A Hybrid Deep Learning Model for Enhanced Structural Damage Detection: Integrating ResNet50, GoogLeNet, and Attention Mechanisms

• Published in: Sensors (Basel, Switzerland) Vol. 24; no. 22; p. 7249
• Main Authors: Singh, Vikash, Baral, Anuj, Kumar, Roshan, Tummala, Sudhakar, Noori, Mohammad, Yadav, Swati Varun, Kang, Shuai, Zhao, Wei
• Format: Journal Article
• Language: English
• Published: Switzerland MDPI AG 13.11.2024; MDPI
• Subjects: Accuracy; Algorithms; Automation; CBAM; Classification; CNN; Cracks; damage detection; Datasets; Deep Learning; Disasters; Drones; GoogLeNet; Humans; Infrastructure; Innovations; Metal fatigue; Neural networks; Neural Networks, Computer; ResNet-50; Unmanned aerial vehicles; Mexico; damage detection; deep learning; CNN; CBAM; GoogLeNet; ResNet-50
• ISSN: 1424-8220; 1424-8220
• DOI: 10.3390/s24227249

Quick and accurate structural damage detection is essential for maintaining the safety and integrity of infrastructure, especially following natural disasters.
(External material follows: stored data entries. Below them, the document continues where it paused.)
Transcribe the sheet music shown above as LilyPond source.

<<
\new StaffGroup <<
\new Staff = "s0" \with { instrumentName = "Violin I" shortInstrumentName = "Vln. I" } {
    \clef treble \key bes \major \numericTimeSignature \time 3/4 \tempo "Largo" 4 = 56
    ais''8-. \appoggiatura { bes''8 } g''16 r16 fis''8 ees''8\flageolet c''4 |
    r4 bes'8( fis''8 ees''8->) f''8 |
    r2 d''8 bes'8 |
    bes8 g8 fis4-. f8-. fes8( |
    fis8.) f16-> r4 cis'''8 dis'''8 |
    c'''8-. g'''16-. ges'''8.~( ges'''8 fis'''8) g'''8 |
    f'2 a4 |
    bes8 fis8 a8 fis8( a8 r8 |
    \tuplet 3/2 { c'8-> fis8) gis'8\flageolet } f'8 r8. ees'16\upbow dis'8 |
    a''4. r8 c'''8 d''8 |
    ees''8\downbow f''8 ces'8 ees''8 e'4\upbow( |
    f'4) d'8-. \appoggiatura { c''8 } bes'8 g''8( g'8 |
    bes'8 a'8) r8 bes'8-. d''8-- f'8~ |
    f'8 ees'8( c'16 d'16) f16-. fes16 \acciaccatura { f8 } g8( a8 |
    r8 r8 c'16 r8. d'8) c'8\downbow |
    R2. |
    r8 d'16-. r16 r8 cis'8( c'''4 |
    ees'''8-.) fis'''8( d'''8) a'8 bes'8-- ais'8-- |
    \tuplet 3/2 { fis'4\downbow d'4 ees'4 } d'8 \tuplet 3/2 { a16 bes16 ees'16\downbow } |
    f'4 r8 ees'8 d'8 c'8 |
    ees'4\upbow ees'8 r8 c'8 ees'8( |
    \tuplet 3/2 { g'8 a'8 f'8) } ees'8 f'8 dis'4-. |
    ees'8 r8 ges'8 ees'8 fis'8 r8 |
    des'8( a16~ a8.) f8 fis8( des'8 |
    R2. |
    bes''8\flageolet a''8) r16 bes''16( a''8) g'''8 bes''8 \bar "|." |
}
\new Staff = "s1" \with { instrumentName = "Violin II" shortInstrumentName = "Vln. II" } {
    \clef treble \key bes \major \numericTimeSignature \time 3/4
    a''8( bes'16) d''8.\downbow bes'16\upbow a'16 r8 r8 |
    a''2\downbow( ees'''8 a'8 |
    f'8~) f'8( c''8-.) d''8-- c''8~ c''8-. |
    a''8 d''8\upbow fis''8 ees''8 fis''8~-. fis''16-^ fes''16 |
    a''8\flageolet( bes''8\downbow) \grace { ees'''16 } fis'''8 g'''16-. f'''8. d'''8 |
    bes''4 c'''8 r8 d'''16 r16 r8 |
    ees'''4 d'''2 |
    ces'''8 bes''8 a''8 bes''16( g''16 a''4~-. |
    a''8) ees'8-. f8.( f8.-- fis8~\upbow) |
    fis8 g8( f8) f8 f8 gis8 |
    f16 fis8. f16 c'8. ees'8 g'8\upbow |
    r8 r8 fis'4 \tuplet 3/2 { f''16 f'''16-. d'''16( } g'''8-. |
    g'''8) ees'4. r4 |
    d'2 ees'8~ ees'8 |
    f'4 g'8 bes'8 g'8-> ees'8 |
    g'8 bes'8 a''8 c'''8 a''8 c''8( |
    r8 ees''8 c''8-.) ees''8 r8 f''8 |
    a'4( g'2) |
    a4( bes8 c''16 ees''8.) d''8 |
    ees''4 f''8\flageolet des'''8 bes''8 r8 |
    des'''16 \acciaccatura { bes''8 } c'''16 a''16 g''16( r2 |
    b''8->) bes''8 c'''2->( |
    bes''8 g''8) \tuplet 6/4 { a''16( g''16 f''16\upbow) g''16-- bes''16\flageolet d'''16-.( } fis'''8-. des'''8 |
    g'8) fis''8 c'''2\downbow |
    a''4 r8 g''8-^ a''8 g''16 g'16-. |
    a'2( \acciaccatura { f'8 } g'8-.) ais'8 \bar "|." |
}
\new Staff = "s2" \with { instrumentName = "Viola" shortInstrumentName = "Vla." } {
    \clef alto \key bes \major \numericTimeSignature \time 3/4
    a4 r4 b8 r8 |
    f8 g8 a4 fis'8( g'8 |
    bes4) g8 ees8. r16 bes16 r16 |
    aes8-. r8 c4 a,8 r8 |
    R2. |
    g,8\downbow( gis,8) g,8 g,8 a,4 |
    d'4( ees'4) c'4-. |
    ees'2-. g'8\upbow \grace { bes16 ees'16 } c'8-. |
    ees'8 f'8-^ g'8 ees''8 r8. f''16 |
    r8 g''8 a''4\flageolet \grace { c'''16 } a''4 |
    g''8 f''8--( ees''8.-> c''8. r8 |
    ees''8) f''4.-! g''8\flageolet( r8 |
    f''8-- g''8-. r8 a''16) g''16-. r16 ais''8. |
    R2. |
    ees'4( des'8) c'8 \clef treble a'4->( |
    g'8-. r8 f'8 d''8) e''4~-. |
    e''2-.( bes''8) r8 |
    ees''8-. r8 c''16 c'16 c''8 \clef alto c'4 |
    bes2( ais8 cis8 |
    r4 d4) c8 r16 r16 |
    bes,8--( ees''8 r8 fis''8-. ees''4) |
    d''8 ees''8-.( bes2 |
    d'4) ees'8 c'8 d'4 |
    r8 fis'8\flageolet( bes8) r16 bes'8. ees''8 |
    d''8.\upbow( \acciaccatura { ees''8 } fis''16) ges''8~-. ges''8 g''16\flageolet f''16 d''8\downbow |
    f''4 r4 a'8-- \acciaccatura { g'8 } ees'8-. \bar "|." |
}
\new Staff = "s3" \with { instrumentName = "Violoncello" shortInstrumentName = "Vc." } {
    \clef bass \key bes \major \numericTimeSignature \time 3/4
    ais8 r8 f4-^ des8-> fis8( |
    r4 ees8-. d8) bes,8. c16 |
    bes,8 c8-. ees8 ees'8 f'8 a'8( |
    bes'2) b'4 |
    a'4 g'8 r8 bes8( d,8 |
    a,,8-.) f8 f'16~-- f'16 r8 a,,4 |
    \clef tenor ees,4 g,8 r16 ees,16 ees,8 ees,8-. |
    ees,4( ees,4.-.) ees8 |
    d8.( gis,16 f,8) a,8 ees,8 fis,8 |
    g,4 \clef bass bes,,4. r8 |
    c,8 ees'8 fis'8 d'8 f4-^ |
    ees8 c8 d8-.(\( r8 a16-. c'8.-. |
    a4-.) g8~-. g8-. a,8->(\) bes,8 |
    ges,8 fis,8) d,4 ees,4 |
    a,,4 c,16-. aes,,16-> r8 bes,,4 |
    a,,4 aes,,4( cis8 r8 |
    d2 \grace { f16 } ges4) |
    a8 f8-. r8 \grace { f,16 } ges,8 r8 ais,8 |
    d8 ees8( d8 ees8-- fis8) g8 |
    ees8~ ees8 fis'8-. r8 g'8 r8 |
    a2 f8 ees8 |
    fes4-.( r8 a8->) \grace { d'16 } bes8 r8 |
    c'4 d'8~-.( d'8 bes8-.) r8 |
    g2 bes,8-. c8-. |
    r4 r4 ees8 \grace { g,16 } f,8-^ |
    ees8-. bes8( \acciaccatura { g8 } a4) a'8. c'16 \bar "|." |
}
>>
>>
Traditional methods of damage assessment, which rely on manual inspections, can be labor-intensive and subject to human error. This paper introduces a hybrid deep learning model that combines the capabilities of ResNet50 and GoogLeNet, further enhanced by a convolutional block attention module (CBAM), proposed to improve both the accuracy and performance in detecting structural damage. For training purposes, a diverse dataset of images depicting both structural damage cases and undamaged cases was used. To further enhance the robustness, data augmentation techniques were also employed. In this research, precision, recall, F1-score, and accuracy were employed to evaluate the effectiveness of the introduced hybrid deep learning model. Our findings indicate that the hybrid deep neural network introduced in this study significantly outperformed standalone architectures such as ResNet50 and GoogLeNet, making it a highly effective solution for applications in disaster response and infrastructure maintenance.